## Prompt:
Copy out each line of the items below that contains the string "world". Case counts.
☆ ☆ ☆ ☆ ☆
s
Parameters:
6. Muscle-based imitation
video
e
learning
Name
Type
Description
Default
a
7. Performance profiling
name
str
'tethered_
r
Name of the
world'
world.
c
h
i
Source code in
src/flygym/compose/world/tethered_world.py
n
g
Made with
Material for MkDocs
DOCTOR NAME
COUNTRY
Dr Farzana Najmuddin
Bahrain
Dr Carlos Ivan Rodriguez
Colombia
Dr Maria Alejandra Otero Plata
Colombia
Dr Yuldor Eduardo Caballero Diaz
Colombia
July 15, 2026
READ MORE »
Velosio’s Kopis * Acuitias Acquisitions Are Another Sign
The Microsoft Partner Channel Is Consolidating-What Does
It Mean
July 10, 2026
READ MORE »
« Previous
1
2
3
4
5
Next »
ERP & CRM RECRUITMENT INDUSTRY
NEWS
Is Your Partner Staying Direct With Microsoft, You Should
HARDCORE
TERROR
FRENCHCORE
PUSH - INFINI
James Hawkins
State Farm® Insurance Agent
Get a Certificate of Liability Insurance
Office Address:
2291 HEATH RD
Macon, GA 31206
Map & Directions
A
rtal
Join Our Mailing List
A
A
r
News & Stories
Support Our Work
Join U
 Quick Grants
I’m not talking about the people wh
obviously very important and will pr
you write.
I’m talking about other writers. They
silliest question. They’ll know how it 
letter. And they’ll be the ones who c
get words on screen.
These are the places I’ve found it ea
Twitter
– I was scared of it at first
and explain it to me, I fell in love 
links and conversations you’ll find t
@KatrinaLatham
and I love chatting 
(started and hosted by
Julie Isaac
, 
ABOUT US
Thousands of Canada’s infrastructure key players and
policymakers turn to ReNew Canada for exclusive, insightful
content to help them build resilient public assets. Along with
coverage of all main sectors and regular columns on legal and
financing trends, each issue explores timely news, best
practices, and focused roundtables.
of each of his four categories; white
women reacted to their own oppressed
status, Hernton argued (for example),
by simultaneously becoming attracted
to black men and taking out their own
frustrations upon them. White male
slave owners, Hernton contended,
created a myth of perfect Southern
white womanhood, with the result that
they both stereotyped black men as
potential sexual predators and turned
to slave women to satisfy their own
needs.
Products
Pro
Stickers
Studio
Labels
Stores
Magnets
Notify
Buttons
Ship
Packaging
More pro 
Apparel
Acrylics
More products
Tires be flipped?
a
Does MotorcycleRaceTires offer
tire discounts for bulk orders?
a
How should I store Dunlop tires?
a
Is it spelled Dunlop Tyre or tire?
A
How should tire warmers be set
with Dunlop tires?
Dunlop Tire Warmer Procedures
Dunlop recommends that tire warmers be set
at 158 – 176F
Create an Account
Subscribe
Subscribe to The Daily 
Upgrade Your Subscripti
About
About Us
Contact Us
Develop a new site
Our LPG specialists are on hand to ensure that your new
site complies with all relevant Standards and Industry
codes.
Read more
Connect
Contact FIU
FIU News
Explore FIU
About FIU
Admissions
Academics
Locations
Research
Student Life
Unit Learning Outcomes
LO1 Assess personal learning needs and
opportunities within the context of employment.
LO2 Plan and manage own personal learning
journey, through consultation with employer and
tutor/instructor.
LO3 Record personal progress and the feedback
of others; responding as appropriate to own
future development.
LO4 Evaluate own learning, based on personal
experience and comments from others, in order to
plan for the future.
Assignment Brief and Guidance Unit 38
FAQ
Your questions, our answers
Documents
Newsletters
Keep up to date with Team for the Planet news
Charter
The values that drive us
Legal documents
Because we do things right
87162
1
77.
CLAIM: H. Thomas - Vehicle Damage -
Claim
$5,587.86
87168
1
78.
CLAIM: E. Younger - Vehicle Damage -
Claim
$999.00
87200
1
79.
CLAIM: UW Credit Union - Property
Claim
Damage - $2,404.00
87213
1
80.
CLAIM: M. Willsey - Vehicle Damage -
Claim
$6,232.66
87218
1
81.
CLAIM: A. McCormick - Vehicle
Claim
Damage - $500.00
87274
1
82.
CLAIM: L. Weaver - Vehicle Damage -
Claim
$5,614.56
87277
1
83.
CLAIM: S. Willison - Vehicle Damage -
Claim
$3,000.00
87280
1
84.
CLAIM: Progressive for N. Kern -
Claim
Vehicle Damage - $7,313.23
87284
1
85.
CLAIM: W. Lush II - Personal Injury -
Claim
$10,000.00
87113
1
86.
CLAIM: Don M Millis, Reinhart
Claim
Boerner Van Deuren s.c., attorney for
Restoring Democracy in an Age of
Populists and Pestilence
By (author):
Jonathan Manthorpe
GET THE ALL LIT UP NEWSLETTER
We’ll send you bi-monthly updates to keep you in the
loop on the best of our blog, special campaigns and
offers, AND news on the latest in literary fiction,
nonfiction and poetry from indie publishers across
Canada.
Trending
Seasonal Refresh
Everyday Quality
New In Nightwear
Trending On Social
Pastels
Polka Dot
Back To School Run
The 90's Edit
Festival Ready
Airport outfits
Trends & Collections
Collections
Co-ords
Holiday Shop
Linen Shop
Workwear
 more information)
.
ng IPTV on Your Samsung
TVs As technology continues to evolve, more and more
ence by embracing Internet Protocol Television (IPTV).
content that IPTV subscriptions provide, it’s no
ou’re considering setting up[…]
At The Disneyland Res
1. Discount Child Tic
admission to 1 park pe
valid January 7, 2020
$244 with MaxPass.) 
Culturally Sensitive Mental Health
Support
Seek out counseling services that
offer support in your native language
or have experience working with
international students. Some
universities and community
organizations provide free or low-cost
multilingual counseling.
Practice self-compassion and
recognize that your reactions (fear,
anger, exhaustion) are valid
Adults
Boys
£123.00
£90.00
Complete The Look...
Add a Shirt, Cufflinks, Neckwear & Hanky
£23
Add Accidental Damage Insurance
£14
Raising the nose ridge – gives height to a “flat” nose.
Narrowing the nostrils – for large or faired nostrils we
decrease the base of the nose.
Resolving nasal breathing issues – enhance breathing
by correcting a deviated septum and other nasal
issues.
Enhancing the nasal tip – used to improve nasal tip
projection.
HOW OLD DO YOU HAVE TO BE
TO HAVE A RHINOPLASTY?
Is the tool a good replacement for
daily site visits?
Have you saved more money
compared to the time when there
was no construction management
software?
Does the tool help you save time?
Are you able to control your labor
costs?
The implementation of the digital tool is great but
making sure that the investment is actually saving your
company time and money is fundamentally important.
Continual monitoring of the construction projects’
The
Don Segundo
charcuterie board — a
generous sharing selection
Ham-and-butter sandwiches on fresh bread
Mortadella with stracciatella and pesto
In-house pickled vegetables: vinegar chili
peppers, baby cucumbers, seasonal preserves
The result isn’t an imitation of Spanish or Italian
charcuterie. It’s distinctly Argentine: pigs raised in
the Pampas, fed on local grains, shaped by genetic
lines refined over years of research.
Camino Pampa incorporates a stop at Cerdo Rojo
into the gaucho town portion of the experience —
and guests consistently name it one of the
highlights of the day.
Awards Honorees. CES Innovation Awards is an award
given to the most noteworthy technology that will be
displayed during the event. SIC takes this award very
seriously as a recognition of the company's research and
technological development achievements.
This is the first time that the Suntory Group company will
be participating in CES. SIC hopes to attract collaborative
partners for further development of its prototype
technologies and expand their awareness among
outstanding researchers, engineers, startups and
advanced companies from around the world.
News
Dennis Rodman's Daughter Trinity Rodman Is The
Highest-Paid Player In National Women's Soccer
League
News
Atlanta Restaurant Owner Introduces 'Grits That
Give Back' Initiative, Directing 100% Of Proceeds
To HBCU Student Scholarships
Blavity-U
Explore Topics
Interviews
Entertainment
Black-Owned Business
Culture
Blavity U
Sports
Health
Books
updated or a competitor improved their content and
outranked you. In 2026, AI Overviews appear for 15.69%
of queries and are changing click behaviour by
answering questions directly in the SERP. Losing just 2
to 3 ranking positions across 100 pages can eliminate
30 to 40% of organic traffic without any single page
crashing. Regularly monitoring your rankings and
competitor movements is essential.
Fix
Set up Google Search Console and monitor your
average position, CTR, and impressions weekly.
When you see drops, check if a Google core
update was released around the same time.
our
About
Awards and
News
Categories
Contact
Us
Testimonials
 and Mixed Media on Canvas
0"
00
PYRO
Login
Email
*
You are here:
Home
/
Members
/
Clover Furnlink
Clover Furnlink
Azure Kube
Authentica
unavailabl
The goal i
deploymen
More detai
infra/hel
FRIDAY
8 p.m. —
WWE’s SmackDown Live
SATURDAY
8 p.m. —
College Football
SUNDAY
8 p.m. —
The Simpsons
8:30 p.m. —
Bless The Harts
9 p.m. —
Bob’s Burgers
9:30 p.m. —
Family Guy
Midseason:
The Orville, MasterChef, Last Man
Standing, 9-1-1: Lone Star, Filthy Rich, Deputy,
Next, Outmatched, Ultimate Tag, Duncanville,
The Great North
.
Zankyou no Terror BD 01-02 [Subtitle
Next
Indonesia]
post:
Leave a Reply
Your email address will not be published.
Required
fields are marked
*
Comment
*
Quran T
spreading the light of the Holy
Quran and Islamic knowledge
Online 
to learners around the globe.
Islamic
☆ ☆ ☆ ☆ ☆
## Exercise output:
world'
world.
src/flygym/compose/world/tethered_world.py
advanced companies from around the world.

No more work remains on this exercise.